L’altro personaggio da approfondire è Kostanzoglo. Costui è un proprietario terriero che amministra numerosi campi coltivati, boschi, e un villaggio. La descrizione che il nostro narratore-autore ne fa è strabiliante: parliamo di campi tenuti in perfetto ordine che vengono controllati da lui stesso. I boschi “magistralmente recintati”, sono ordinati e servono per dare nutrimento e legna per il villaggio. Quest’ultimo ha delle strade battute e delle izbe (case rurali russe) tenute con cura. Gli animali sono in salute. L’armonia regna nel villaggio e uno degli artefici è questo personaggio che è sempre presente, lavora fianco a fianco con i contadini e cura i loro interessi. Con la conoscenza di Kostanzoglo, Cicikov sembra perdere le sue convinzioni e il suo piano man mano si sgretola. Non ha il coraggio di chiedergli anime morte e decide di lasciar perdere i suoi intenti, vuole comprare immediatamente la proprietà dissestata di un nobile decaduto e iniziare a coltivare la terra, seguendo il modello di Kostanzoglo. Capisce che cercare di diventare ricco attraverso l’inganno, come ha sempre fatto in vita sua, non ha nessun senso poiché esistono delle persone che ce la fanno solo grazie alle loro qualità. Kostanzoglo è il punto di svolta del romanzo, da questo momento inizia la redenzione di Cicikov, che probabilmente si sarebbe sviluppata nella terza parte. È un personaggio positivo una specie di deus ex machina sceso non si sa da dove per risolvere la situazione di Cicikov pur non agendo direttamente sul, e con, il personaggio.

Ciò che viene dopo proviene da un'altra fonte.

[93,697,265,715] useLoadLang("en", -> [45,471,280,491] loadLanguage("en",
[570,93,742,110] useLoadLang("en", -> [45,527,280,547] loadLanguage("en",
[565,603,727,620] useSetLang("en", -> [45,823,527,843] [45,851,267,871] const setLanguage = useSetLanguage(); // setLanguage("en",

Un’altra domanda a cui dobbiamo trovare una risposta è: perché le chiama Anime Morte? Possiamo formulare due ipotesi: la prima riguarda la crudeltà dell’atto che compie Cicikov, questo lo porta a ingentilire, nella proposta che fa ai proprietari, la definizione di “contadino morto”, ed è l’ipotesi più chiara e semplice: sarebbe inopportuno per Cicikov esclamare “vorrei comprare i tuoi contadini morti!”. La seconda ipotesi invece è più profonda ma, a mio parere, per la descrizione fatta in precedenza di autore e contesto, ugualmente valida: per anime morte si identificano i morti innocenti. Quei morti che hanno un’anima, che sono morti nell’ignoranza, ma allo stesso tempo nella purezza d’animo, non avendo nulla a che condividere con i loro padroni, ipocriti e legati sostanzialmente al profitto. Hanno quindi un’anima, non cinica, non avara di denaro come di sentimenti. Forse sono i soli che pur non essendo al centro del poema, per descrizioni fatte o digressioni che dir si voglia, implicitamente vi rientrano. In un certo qual modo possiamo paragonarli a dei bambini, come ci suggerisce lo stesso autore: essi sono infatti produttivi e laboriosi con un padrone che li tratta bene, li segue e li incoraggia, ma al contrario, sono inefficienti, svogliati e maleducati con quei padroni che se ne fregano di loro.
Per concludere possiamo tirare le fila analizzando le aspettative dell’autore su un’opera del genere. Le Anime Morte sono la punta di una produzione di spessore elevatissimo in cui c’è una continua ricerca sullo smascheramento. Secondo Gogol’ l’essere umano, a parte pochi e illustri esempi, è un essere contro-sociale, cioè un’entità sì partecipe nella comunità ma che gli va inconsciamente contro; agisce in modo contrario a quello che la società dovrebbe essere: condivisione, alleanza, spirito comunitario d’iniziativa. L’uomo gogoliano è un essere che pensa per sé nel gruppo e si lega al gruppo ponendo sé stesso davanti al resto. È da questo concetto che vengono generati personaggi come quelli della città di N. esseri vili e manipolatori.
Nel suo poema Gogol ha dato una lezione di letteratura, farci conoscere i vizi del mondo.